I was struggling to write the past few days. It was hard to embrace the commitment to create at least once a week to give it away. This is something familiar because I made a lot of commitment to myself many times in the past.
Right after giving birth to my son, I promise I wouldn’t gain weight. I read a lot of literature on preventing weights and I manage until I lost him. When I was gaining more than I should, I started doing some exercises which lasted for a week. I also worked on my diet but go back to what I used to take a bit later. I continue gaining weight to my heart’s dismay. I stop the exercise and diet plan altogether telling myself I don’t have time to do. I have all the excuse for not doing what I have started.
A few years ago, I work on my finances realizing there was something wrong with the way I handle it. I learned everything I can from selling real estates, investing in money markets, paying my debts, saving and giving. But after a while, I see myself in the same old pattern of dealing with money. I lost some of the investment and made some that brought me to a never-ending chaos.

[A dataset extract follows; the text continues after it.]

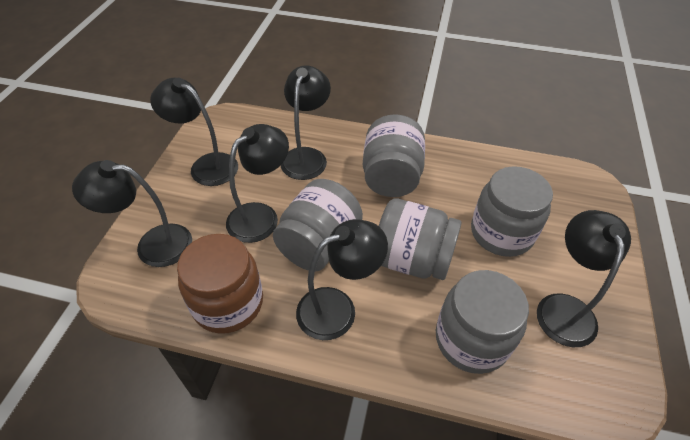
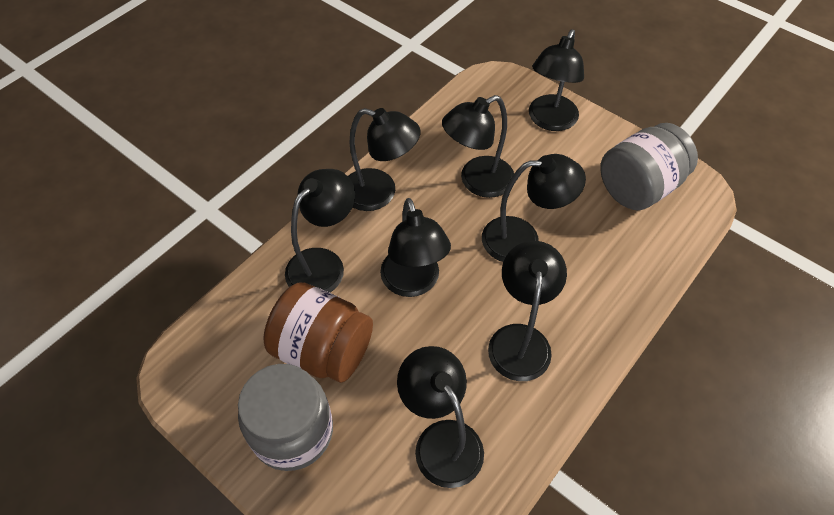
black lamp: 6 -> 8
grey jar: 5 -> 2

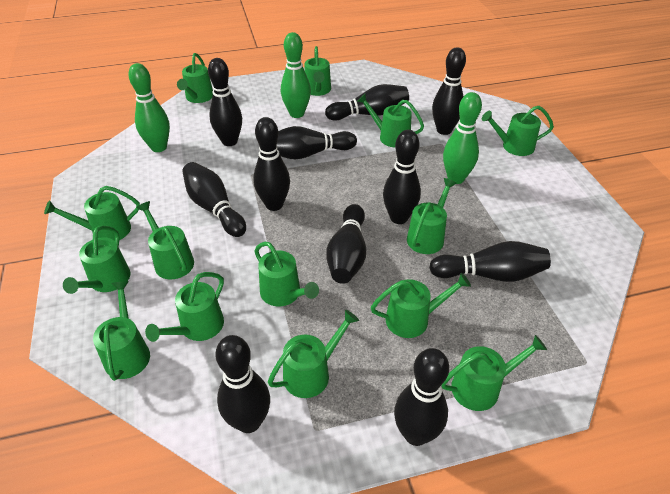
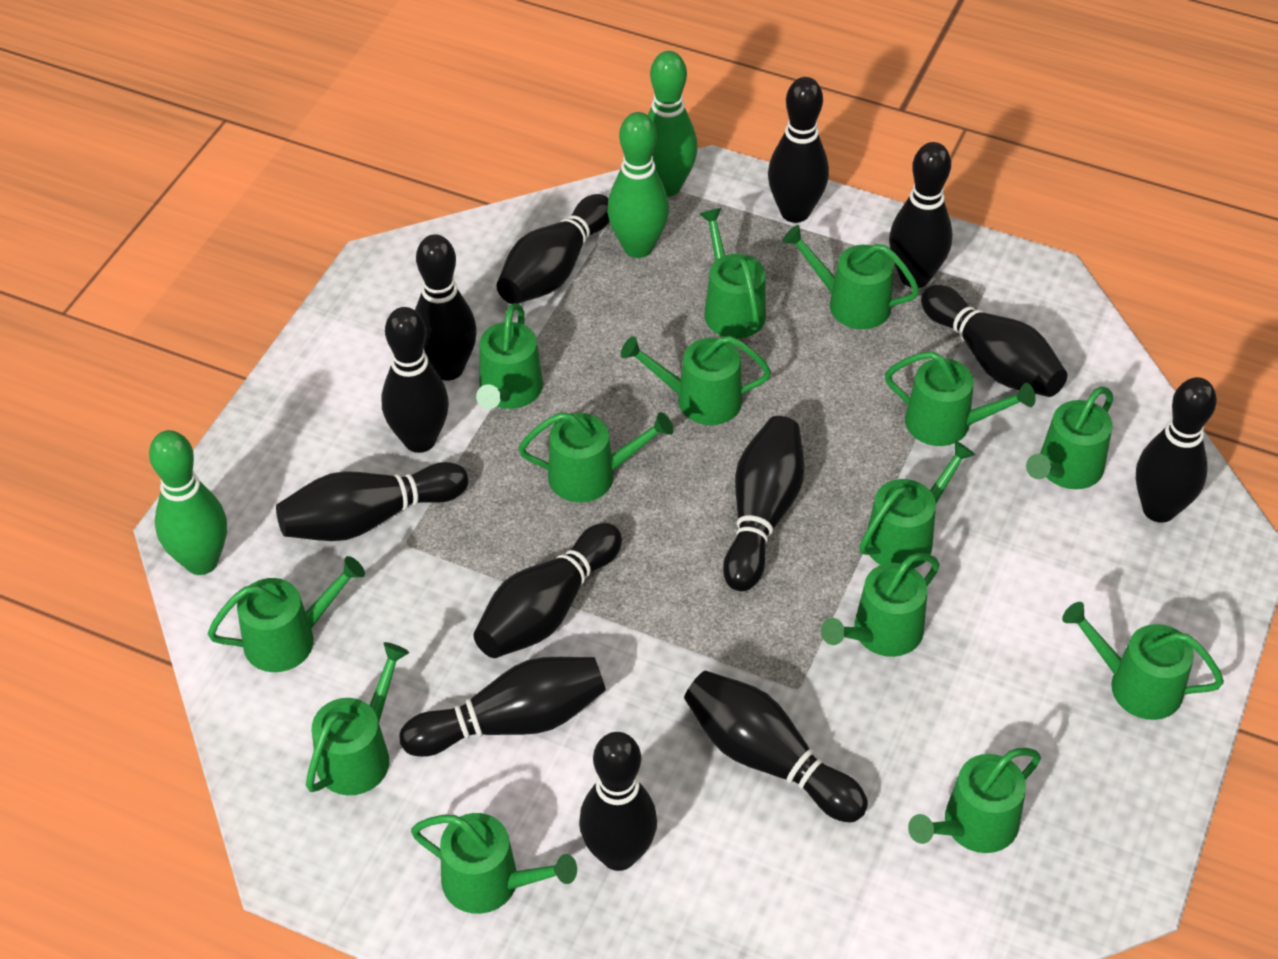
black bowling pin: 11 -> 13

Writing a blog once a week gives me some sense of accomplishment and a natural good feeling until doing so became a struggle. I keep making titles for my blog post but would not be able to publish any one of them.I remember how I wanted to write a book since time immemorial. I have titles every year and a few pages of them but never finish anything until I lost my son.
The thought of not being able to sustain the good things lingers in my mind for quite sometimes. I thought there must be some wiring in my brain I needed to check. I realized the energy I needed to sustain the struggle to do is the same energy required to do what I needed to. Awareness and discipline where to put the effort is the key.
It was so easy to beat myself up when I think I never do anything right. The writer’s block is not only true in my writing but in my life as well, block in doing the good things. Now I see there are some things I recognized I was doing quite well. At least I write every day in my journal. I just did it after all!